While everyday conversations with family and friends help me to maintain my command of spoken Malay, my reading and writing is no longer what it used to be. I’ve been trying to combat this by reading the news in Malay, and stopping to read educational threads written in Malay when I come across them on social media platforms. It’s always a little saddening when I encounter words that I’ve forgotten the meaning of, but definitely knew like the back of my hand in primary or secondary school. Still, I know that the effort I’m putting in now is better than nothing at all, in working towards my goal of maintaining my mother tongue.


Ten, member of K-Pop boy group NCT, forgetting how to speak his native language — Thai being among the four languages he speaks. | Source: NLost21 on Pinterest


On a more amusing and less bleak note, it is rather entertaining when the multilingual brain gets muddled up. I’ve had a few embarrassing moments of getting my languages mixed up, and answering someone in a language I didn’t mean to. I can recall at least three incidents where I've accidentally said yes in Korean although I intended to reply in Malay, leading me to put on a blank face and pretend no one else heard.

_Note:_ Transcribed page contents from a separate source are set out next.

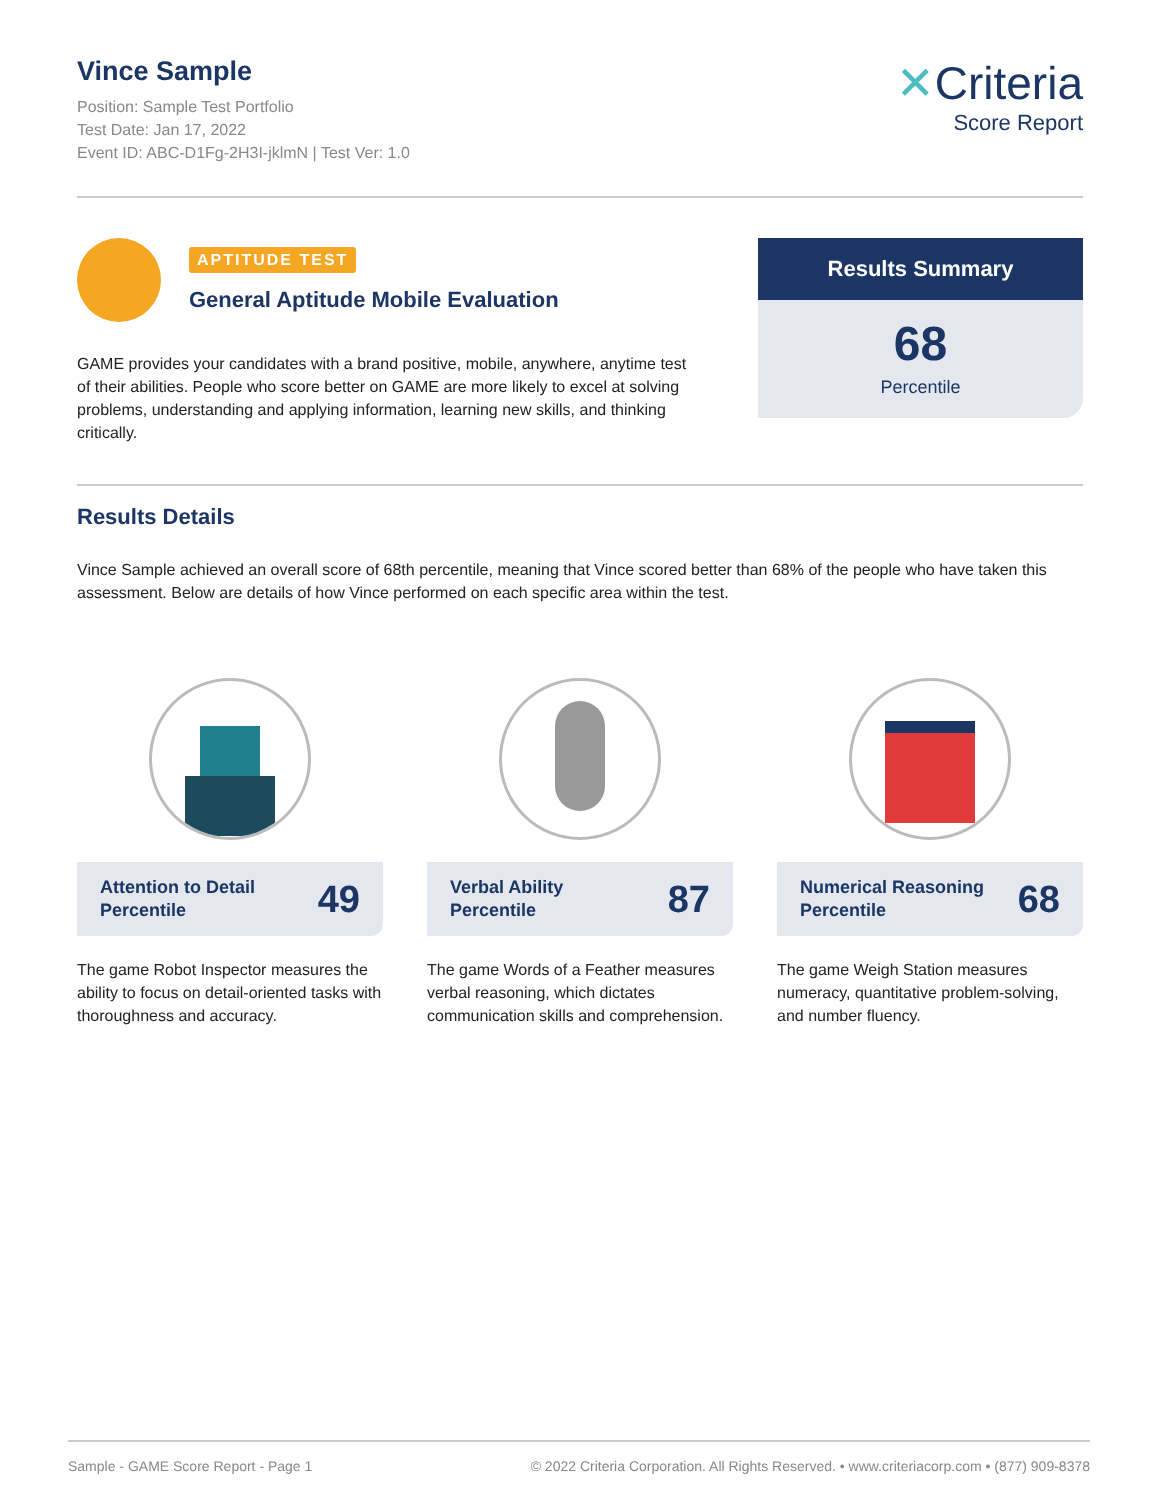Vince Sample
Position: Sample Test Portfolio
Test Date: Jan 17, 2022
Event ID: ABC-D1Fg-2H3I-jklmN | Test Ver: 1.0
✕Criteria
Score Report
APTITUDE TEST
General Aptitude Mobile Evaluation
GAME provides your candidates with a brand positive, mobile, anywhere, anytime test of their abilities. People who score better on GAME are more likely to excel at solving problems, understanding and applying information, learning new skills, and thinking critically.
Results Summary
68
Percentile
Results Details
Vince Sample achieved an overall score of 68th percentile, meaning that Vince scored better than 68% of the people who have taken this assessment. Below are details of how Vince performed on each specific area within the test.
Attention to Detail
Percentile 49
The game Robot Inspector measures the ability to focus on detail-oriented tasks with thoroughness and accuracy.
Verbal Ability
Percentile 87
The game Words of a Feather measures verbal reasoning, which dictates communication skills and comprehension.
Numerical Reasoning
Percentile 68
The game Weigh Station measures numeracy, quantitative problem-solving, and number fluency.
Sample - GAME Score Report - Page 1 © 2022 Criteria Corporation. All Rights Reserved. • www.criteriacorp.com • (877) 909-8378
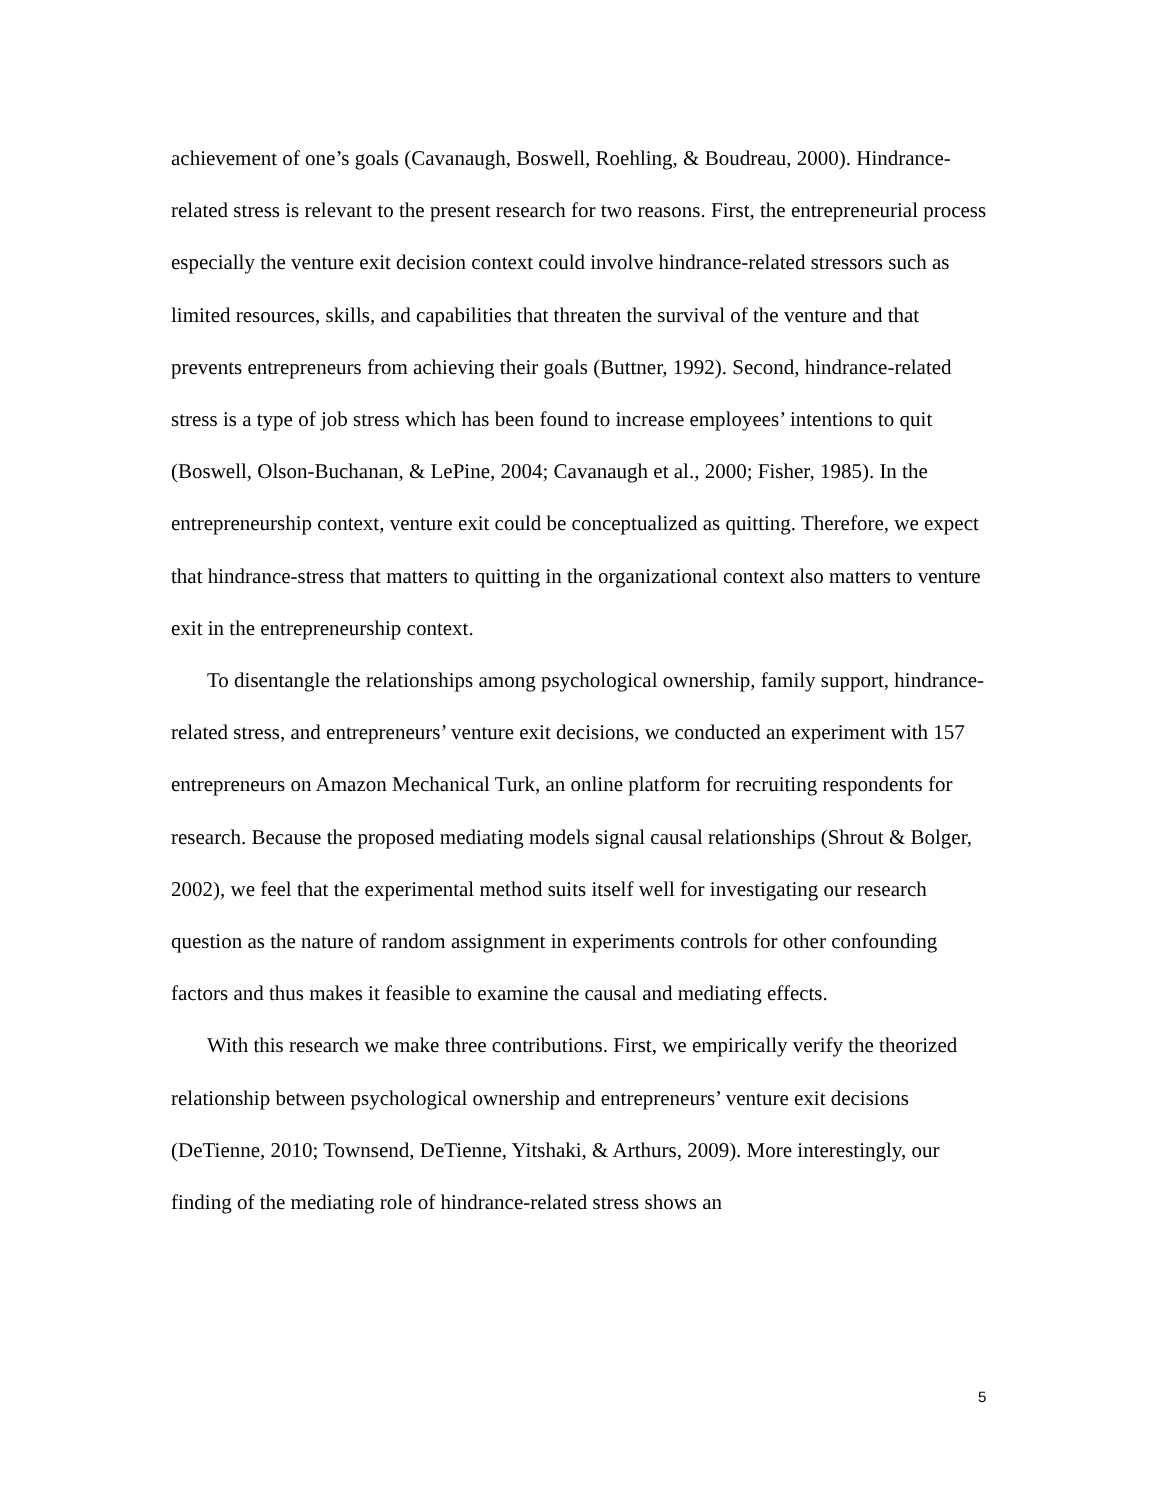achievement of one’s goals (Cavanaugh, Boswell, Roehling, & Boudreau, 2000). Hindrance-related stress is relevant to the present research for two reasons. First, the entrepreneurial process especially the venture exit decision context could involve hindrance-related stressors such as limited resources, skills, and capabilities that threaten the survival of the venture and that prevents entrepreneurs from achieving their goals (Buttner, 1992). Second, hindrance-related stress is a type of job stress which has been found to increase employees’ intentions to quit (Boswell, Olson-Buchanan, & LePine, 2004; Cavanaugh et al., 2000; Fisher, 1985). In the entrepreneurship context, venture exit could be conceptualized as quitting. Therefore, we expect that hindrance-stress that matters to quitting in the organizational context also matters to venture exit in the entrepreneurship context.
To disentangle the relationships among psychological ownership, family support, hindrance-related stress, and entrepreneurs’ venture exit decisions, we conducted an experiment with 157 entrepreneurs on Amazon Mechanical Turk, an online platform for recruiting respondents for research. Because the proposed mediating models signal causal relationships (Shrout & Bolger, 2002), we feel that the experimental method suits itself well for investigating our research question as the nature of random assignment in experiments controls for other confounding factors and thus makes it feasible to examine the causal and mediating effects.
With this research we make three contributions. First, we empirically verify the theorized relationship between psychological ownership and entrepreneurs’ venture exit decisions (DeTienne, 2010; Townsend, DeTienne, Yitshaki, & Arthurs, 2009). More interestingly, our finding of the mediating role of hindrance-related stress shows an
5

While I’ve often faced speculation that I’m probably good at languages because I’ve learnt so many, it feels like the converse is true! Instead of having more coherent thoughts in each language, I often have thoughts that are patched together in different languages. Speaking to people therefore requires a lot more mental effort for me, as I fight the urge to switch to another language. I talk slower, and pause more frequently to replace words from other languages that I’ve used to fill up the gaps in my mind. The more languages I have in common with someone, the more comfortable I feel talking to them, as I can switch whenever I want without disrupting the conversation.

Actual notes I've made for Mandarin (left) and Korean (right). Sometimes it feels like the different languages in my head are little people speaking over one another!

 

In the end, I don’t think I’ll ever stop being intrigued by languages and their intricacies, no matter how much hardship they put me through. While the path to becoming a polyglot has its twists and turns, the languages I learn end up forming the prettiest mosaic in my mind.